What is the place of nerve stimulation (NS) for ultrasound-guided blocks? Few studies have compared the ultrasound-only vs. ultrasound with concomitant nerve stimulation techiques. 1-4 Studies involving SS blocks have showed that concomitant neurostimulation prolongs procedural time but has little beneficial effect on block success, and may even reduce block success. 4 This most likely relates to US-only blocks facilitating real time observation of LA spread (or lack of it), and therefore, needle repositioning to promote appropriate perineural spread. However, previous studies have randomised patients to US-only or concomitant neurostimulation regardless of the difficulty encountered with both US and NS in an individual patient. That is, previous studies have not incorporated methodology to incorporate concomitant neurostimulation when it is most useful (when US nerve imaging proves difficult), or to omit concomitant neurostimulation when US imaging is straightforward.
For perineural catheter placement, concomitant neurostimulation has produced mixed results in terms of postoperative indices of perineural catheter precision. Concomitant neurostimulation is particularly useful for inexperienced practitioners, as it provides useful feedback regarding what the operator believes they are seeing on the US screen.
Our current approach to concomitant neurostimulation is as follows:
We typically do not use concomitant neurostimulation unless difficulty is experienced identifying the target neural structures. The exception is SS infraclavicular block (or nerves where NS is unhelpful e.g. pure sensory nerves, thoracolumbar nerves) where the appropriate needle endpoint is posterior to the 3rd part of the axillary artery. This endpoint is typically easily imaged in all patients. Once this endpoint is reached, full LA deposition occurs regardless of brachial plexus cord visualisation. For other blocks, if there is an impression of the target nerve on the US screen, but the operator is not entirely certain the structure is actually the nerve, a brief appropriate motor response is sought (0.8-1 mA, pulse width 0.1 ms, 2 Hz - except sciatic: 1.5 mA, pulse width 0.3 mA). A good example of this situation is interscalene block, with the anatomical variant of the C5 root/superior trunk passing through the anterior scalene muscle (rather than between the anterior and middle scalene muscles). Concomitant neurostimulation can readily confirm this anatomical variation. The operator can then be confident the structure appearing as the target nerve is actually the nerve. If US imaging proves futile, a traditional sustained motor response of between 0.2-0.5 mA is sought before LA deposition.
The approach is as for SS blocks, but we have a lower threshold for incorporating concomitant neurostimulation. SS block success is dependent on the operator visualising appropriate perineural LA spread, often with the in-plane technique, which facilitates needle tip imaging.

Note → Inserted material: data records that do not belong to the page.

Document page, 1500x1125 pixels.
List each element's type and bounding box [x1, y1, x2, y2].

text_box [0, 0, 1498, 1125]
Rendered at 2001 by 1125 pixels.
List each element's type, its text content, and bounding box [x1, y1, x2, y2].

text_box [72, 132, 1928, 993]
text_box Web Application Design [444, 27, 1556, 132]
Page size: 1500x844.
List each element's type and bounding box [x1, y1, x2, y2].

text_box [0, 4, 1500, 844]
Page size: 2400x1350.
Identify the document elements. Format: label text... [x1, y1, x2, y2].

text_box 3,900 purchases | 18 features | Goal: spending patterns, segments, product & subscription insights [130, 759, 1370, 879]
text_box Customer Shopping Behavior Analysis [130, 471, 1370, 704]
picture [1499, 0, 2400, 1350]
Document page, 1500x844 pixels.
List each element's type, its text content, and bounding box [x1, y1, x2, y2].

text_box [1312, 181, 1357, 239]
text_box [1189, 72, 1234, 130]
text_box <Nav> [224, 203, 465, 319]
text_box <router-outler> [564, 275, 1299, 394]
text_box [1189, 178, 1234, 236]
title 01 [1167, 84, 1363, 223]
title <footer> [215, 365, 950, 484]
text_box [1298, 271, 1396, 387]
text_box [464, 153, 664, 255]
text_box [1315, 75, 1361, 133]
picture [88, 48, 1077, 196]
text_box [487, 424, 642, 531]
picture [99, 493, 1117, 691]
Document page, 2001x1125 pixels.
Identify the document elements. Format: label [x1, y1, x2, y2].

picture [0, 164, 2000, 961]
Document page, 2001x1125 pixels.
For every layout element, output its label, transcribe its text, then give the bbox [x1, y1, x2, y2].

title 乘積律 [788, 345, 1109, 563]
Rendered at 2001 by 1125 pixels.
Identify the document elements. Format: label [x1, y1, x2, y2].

Perineural catheter placement, on the other hand, often involves the out-of-plane technique, with success being dependent on accurate needle tip placement prior to catheter advancement a short distance beyond needle tip. Because needle tip accuracy is critical to accurate catheter placement, and the out-of-plane technique may render needle placement less precise, concomitant neurostimulation can be a valuable adjunct to US for accurate catheter placement. Like SS blocks, our usual practice is to aim for a brief motor response (0.8-1.0 mA, pulse width 0.1 ms, 2 Hz) to confirm the target neural structure is what we suspect it to be (e.g. anterior deltoid, biceps, triceps confirms the C56 roots during interscalene catheter placement). If US imaging proves futile, a traditional sustained motor response of between 0.2-0.5 mA is sought before catheter advancement.
Flushing the needle with dextrose 5% facilitates the elicitation of motor responses. If a motor response is still difficult to elicit, injecting a ml or two of dextrose can help.
1. Dingemans E, Williams SR, Arcand G, et al. Neurostimulation in ultrasound-guided infraclavicular block: a prospective randomized trial. Anesth Analg 2007;104:1275-80, tables of contents.
2. Fredrickson MJ, Ball CM, Dalgleish AJ, et al. A prospective randomized comparison of ultrasound and neurostimulation as needle end points for interscalene catheter placement. Anesth Analg 2009;108:1695-700.
3. Sites BD, Beach ML, Chinn CD, et al. A comparison of sensory and motor loss after a femoral nerve block conducted with ultrasound versus ultrasound and nerve stimulation. Reg Anesth Pain Med 2009;34:508-13.
4. Chan VW, Perlas A, McCartney CJ, et al. Ultrasound guidance improves success rate of axillary brachial plexus block. Can J Anaesth 2007;54:176-82.